[Extracted page text data]
┄┄┄┄┄┄┄┄┄┄┄┄┄┄┄┄┄┄┄┄
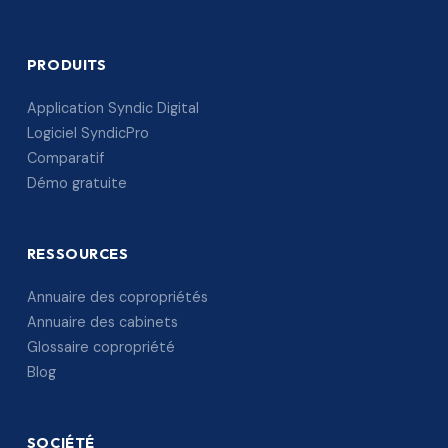
PRODUITS
Application Syndic Digital
Logiciel SyndicPro
Comparatif
Démo gratuite
RESSOURCES
Annuaire des copropriétés
Annuaire des cabinets
Glossaire copropriété
Blog
SOCIÉTÉ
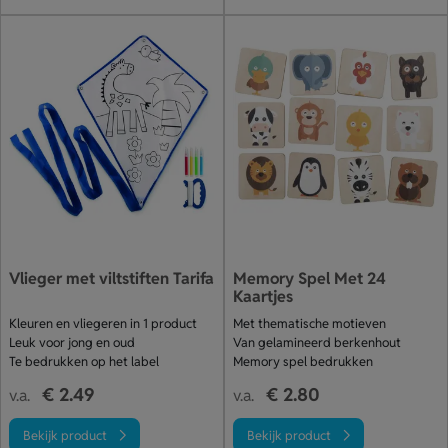
Vlieger met viltstiften Tarifa
Memory Spel Met 24
Kaartjes
Kleuren en vliegeren in 1 product
Met thematische motieven
Leuk voor jong en oud
Van gelamineerd berkenhout
Te bedrukken op het label
Memory spel bedrukken
€ 2.49
€ 2.80
v.a.
v.a.
Bekijk product
Bekijk product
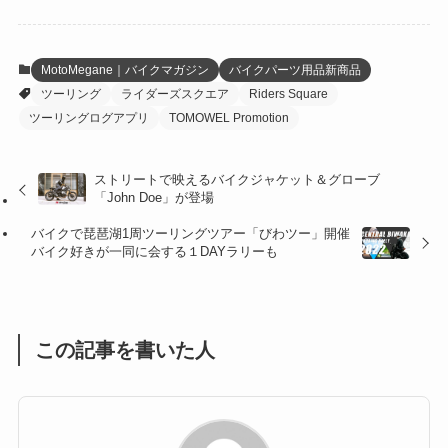
(6)
(22)
(65)
(18)
(30)
(3)
(12)
(21)
(61)
(6)
(20)
MotoMegane｜バイクマガジン
バイクパーツ用品新商品
ツーリング
ライダーズスクエア
Riders Square
(27)
(41)
(4)
ツーリングログアプリ
TOMOWEL Promotion
(32)
(36)
(8)
ストリートで映えるバイクジャケット＆グローブ
(47)
(16)
「John Doe」が登場
(1)
(1)
バイクで琵琶湖1周ツーリングツアー「びわツー」開催
バイク好きが一同に会する１DAYラリーも
(1)
(55)
この記事を書いた人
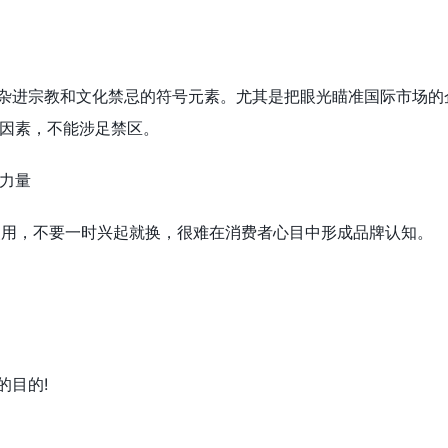
参杂进宗教和文化禁忌的符号元素。尤其是把眼光瞄准国际市场的
因素，不能涉足禁区。
力量
持使用，不要一时兴起就换，很难在消费者心目中形成品牌认知。
的目的!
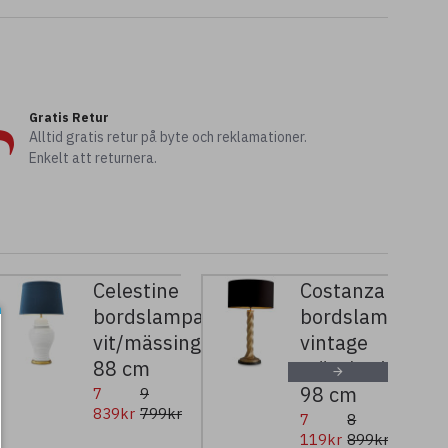
Gratis Retur
Alltid gratis retur på byte och reklamationer.
Enkelt att returnera.
Celestine
Costanza
bordslampa
bordslampa
vit/mässing/blå
vintage
88 cm
mässing/svart
98 cm
7
9
839kr
799kr
7
8
119kr
899kr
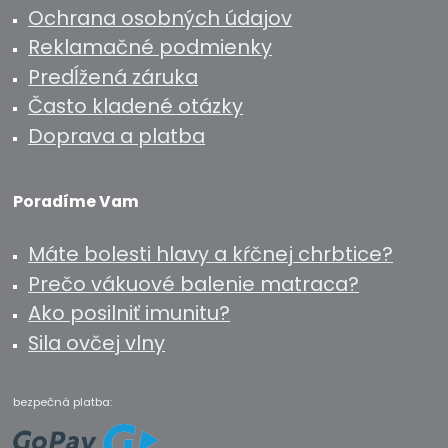
Ochrana osobných údajov
Reklamačné podmienky
Predĺžená záruka
Často kladené otázky
Doprava a platba
Poradíme Vam
Máte bolesti hlavy a kŕčnej chrbtice?
Prečo vákuové balenie matraca?
Ako posilniť imunitu?
Sila ovčej vlny
bezpečná platba:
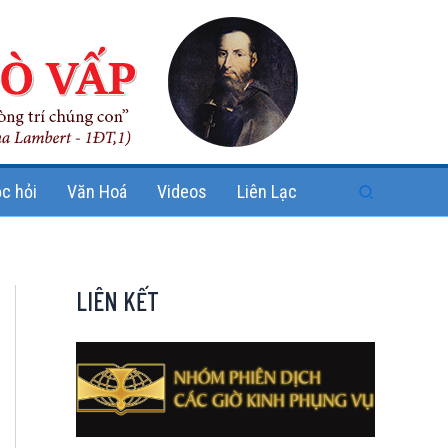
Search
c hỏi
Văn Hoá
Videos
Liên Lạc
LIÊN KẾT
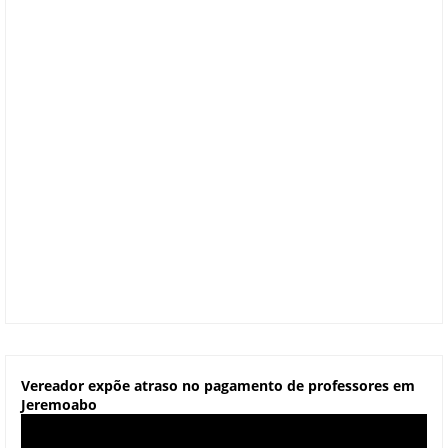
Vereador expõe atraso no pagamento de professores em
Jeremoabo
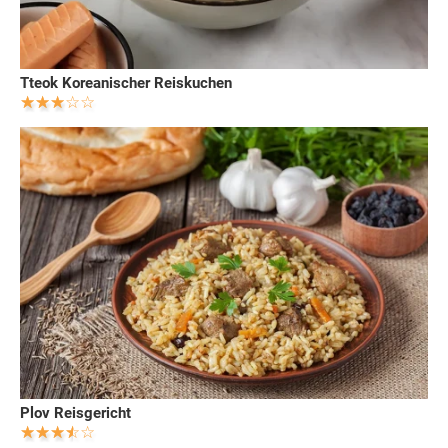
Tteok Koreanischer Reiskuchen
Plov Reisgericht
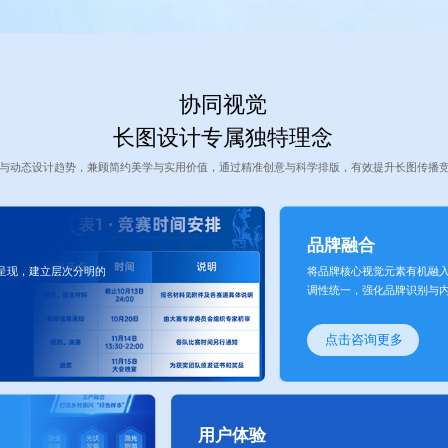
协同视觉
长图设计专属独特理念
与动态设计趋势，兼顾简约美学与实用价值，通过精准创意与科学排版，有效提升长图传播
品牌融合
呈现，建立层次分明的
将品牌核心视觉元素有机融
调性统一，强化品牌识别与
点击咨询更多
用户体验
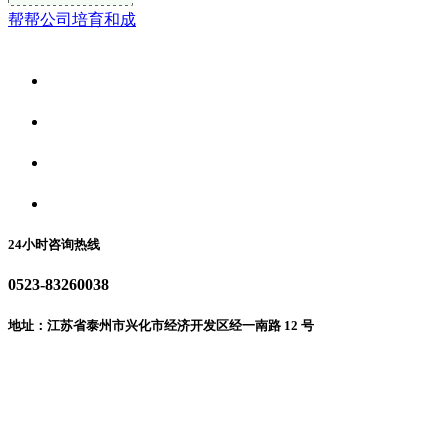
帮帮公司培育和成
关于我们
食品安全资讯
食品安全动态
联系我们
24小时咨询热线
0523-83260038
地址：江苏省泰州市兴化市经济开发区经一南路 12 号
微信二维码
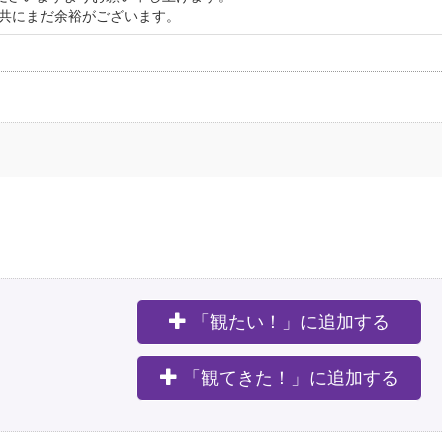
、共にまだ余裕がございます。
「観たい！」に追加する
。
「観てきた！」に追加する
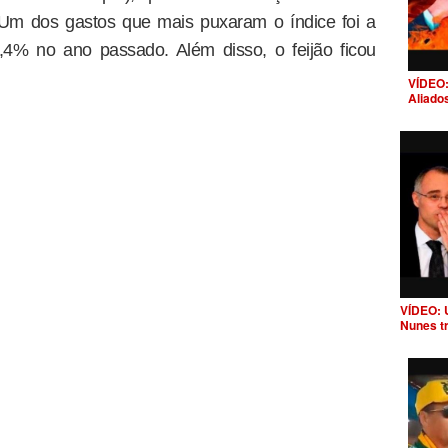
Um dos gastos que mais puxaram o índice foi a
,4% no ano passado. Além disso, o feijão ficou
VÍDEO:
Aliado
VÍDEO: 
Nunes t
┄┄┄┄┄┄┄┄┄┄┄┄┄┄┄┄┄┄┄┄
* Exercise description *
Print, exactly and only, the lines running from the one with "Um dos gastos que mais puxaram o índice foi a" to the end of the data above.

* Answer for this exercise *
Um dos gastos que mais puxaram o índice foi a
,4% no ano passado. Além disso, o feijão ficou
VÍDEO:
Aliado
VÍDEO: 
Nunes t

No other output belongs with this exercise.